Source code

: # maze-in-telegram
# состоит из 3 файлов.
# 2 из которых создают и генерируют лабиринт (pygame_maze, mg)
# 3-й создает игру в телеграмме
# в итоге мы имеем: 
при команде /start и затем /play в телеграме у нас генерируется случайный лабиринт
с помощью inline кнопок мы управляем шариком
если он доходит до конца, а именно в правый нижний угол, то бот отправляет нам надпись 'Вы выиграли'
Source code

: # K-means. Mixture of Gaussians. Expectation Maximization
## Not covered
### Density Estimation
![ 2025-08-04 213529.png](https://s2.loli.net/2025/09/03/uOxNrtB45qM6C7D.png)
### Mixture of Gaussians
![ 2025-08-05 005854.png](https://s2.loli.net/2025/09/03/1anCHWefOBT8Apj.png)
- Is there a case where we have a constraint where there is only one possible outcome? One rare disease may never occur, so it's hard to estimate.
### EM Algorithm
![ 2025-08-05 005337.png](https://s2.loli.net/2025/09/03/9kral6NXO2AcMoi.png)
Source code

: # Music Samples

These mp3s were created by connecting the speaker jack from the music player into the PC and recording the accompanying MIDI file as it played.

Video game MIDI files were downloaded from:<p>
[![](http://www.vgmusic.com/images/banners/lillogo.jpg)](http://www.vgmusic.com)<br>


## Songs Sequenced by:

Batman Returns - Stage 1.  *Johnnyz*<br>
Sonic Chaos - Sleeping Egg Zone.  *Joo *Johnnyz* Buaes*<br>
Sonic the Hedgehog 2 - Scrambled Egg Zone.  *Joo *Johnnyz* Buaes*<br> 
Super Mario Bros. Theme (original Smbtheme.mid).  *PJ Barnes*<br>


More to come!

■ Task instructions ■
Reproduce the material verbatim, line by line.

■ Reply ■
Source code

: # maze-in-telegram
# состоит из 3 файлов.
# 2 из которых создают и генерируют лабиринт (pygame_maze, mg)
# 3-й создает игру в телеграмме
# в итоге мы имеем: 
при команде /start и затем /play в телеграме у нас генерируется случайный лабиринт
с помощью inline кнопок мы управляем шариком
если он доходит до конца, а именно в правый нижний угол, то бот отправляет нам надпись 'Вы выиграли'
Source code

: # K-means. Mixture of Gaussians. Expectation Maximization
## Not covered
### Density Estimation
![ 2025-08-04 213529.png](https://s2.loli.net/2025/09/03/uOxNrtB45qM6C7D.png)
### Mixture of Gaussians
![ 2025-08-05 005854.png](https://s2.loli.net/2025/09/03/1anCHWefOBT8Apj.png)
- Is there a case where we have a constraint where there is only one possible outcome? One rare disease may never occur, so it's hard to estimate.
### EM Algorithm
![ 2025-08-05 005337.png](https://s2.loli.net/2025/09/03/9kral6NXO2AcMoi.png)
Source code

: # Music Samples

These mp3s were created by connecting the speaker jack from the music player into the PC and recording the accompanying MIDI file as it played.

Video game MIDI files were downloaded from:<p>
[![](http://www.vgmusic.com/images/banners/lillogo.jpg)](http://www.vgmusic.com)<br>


## Songs Sequenced by:

Batman Returns - Stage 1.  *Johnnyz*<br>
Sonic Chaos - Sleeping Egg Zone.  *Joo *Johnnyz* Buaes*<br>
Sonic the Hedgehog 2 - Scrambled Egg Zone.  *Joo *Johnnyz* Buaes*<br> 
Super Mario Bros. Theme (original Smbtheme.mid).  *PJ Barnes*<br>


More to come!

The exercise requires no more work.